Last weekend, in our very own living room, we “visited” with our North Carolina kids via our laptop, where we could talk and see their shining faces. We chatted for about two hours, and it was great.
Daily, I have been visiting with various blogging friends, and through posts and comments, I am connected with folks all around the world. How I value these connections.
At night, Clif and I watch something from one of our streaming services. Last night it was The King of Masks, recommended by our librarian Nick and available through Kanopy. This poignant film took us to China in the 1930s, where it examined poverty, gender roles, love, and generosity.
Yesterday afternoon, via the Internet, our library’s movie club—Cinemates—got together to discuss the 2002 film The Hours, a moving and heart-wrenching look at Virginia Woolf, mental illness, caretakers, and how a book can ripple through the ages to affect both readers and family.
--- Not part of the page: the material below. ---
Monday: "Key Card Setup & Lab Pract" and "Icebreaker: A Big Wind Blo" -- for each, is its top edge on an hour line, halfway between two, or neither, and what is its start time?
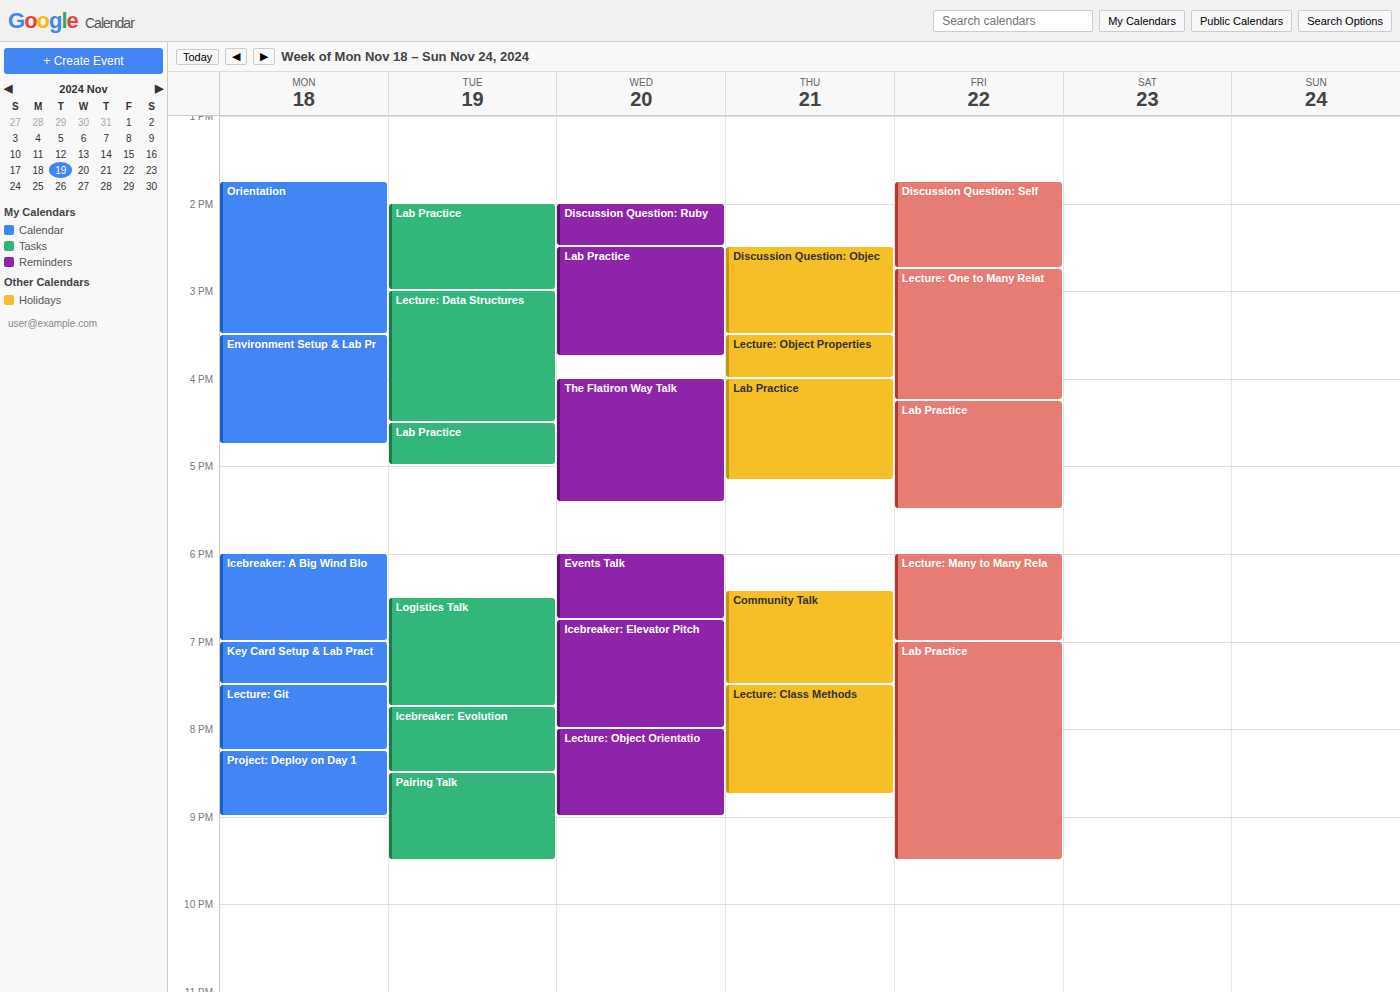
"Key Card Setup & Lab Pract": 7:00 PM, exactly on the 7 PM line. "Icebreaker: A Big Wind Blo": 6:00 PM, exactly on the 6 PM line.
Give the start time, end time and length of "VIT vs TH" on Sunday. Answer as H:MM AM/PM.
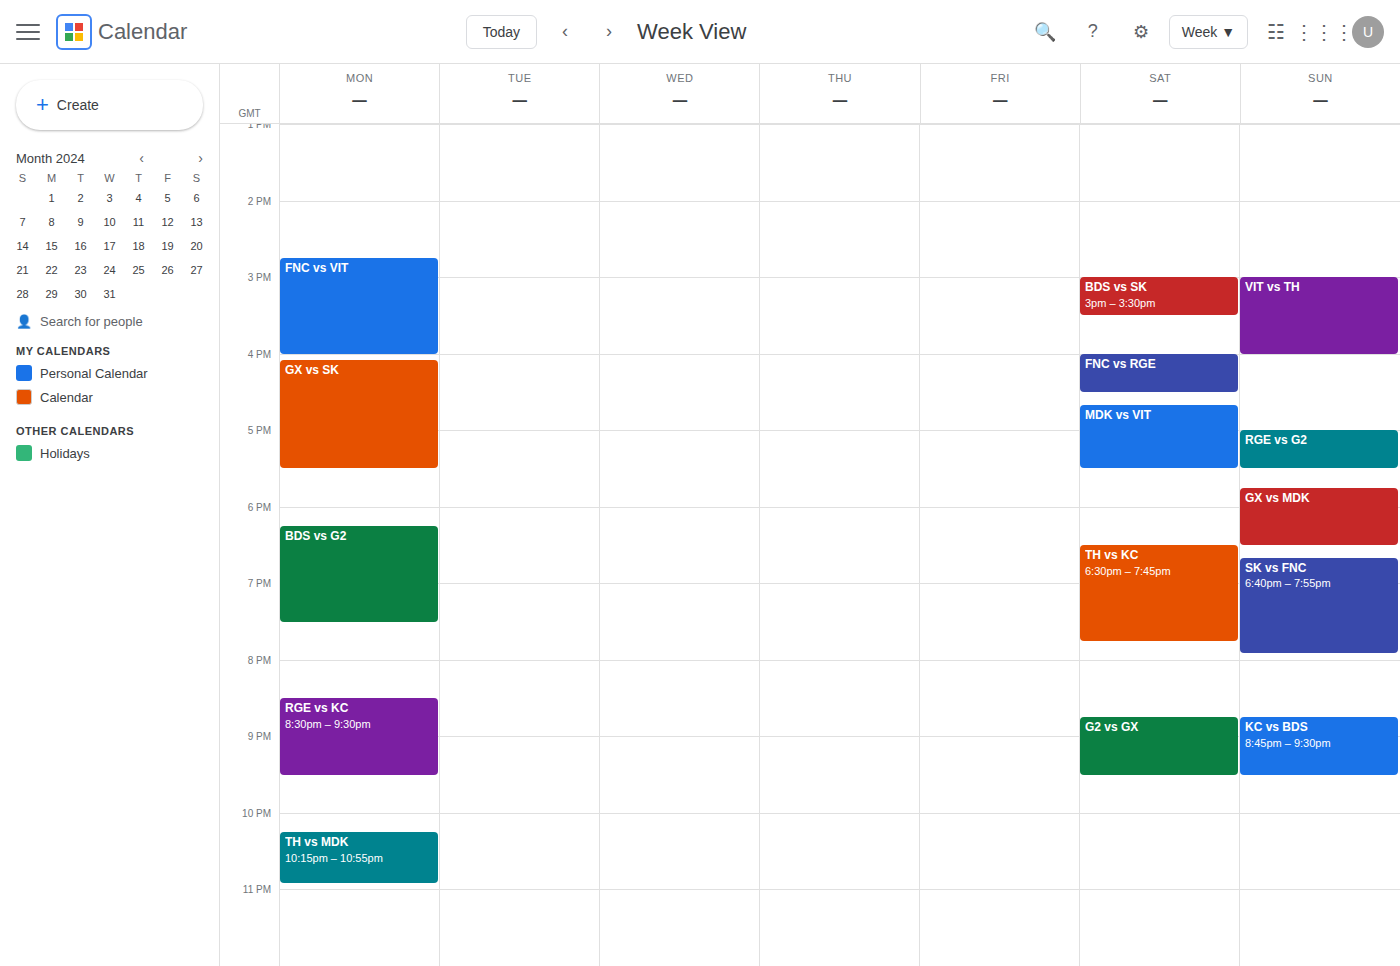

One member of our movie club noted how you can tell an awful lot about a person by the way they fill their hours.
Maybe, just maybe, going forward, our society can reconcile these two opposites—nature and technology—and twine them together in a way that in a way that honors nature while electronically connecting us to each other and the world.
Coronavirus News from Maine
From Maine CDC
Maine’s number of cases of the coronavirus: 155
The News from All Over
New York has become the national epicenter of the outbreak, as cases there are now doubling every three days, overwhelming hospitals. New York state’s hospitals have enough personal protection equipment for just two more weeks, Governor Andrew Cuomo has said, while it’s in need of 180,000 more beds.
To help stave off a crippling recession, the Senate voted to inject a $2 trillion stimulus into the US economy, a move that now needs approval from the House. President Donald Trump has pledged to get the economy “raring to go by Easter,” a goal that experts warn is too ambitious.
A record-breaking 3.28 million Americans filed for their first week of unemployment benefits last week…
The Latest Numbers
Global Cases: 487,648
Global Deaths: 22,030
My Own Take: Over this week, Maine’s coronavirus numbers have edged up ever so slowly. I am cautiously hopeful that with all the self-isolating and business closures, Maine will be able to stem the horrible coronavirus tide. Only time will tell. Fingers and toes crossed.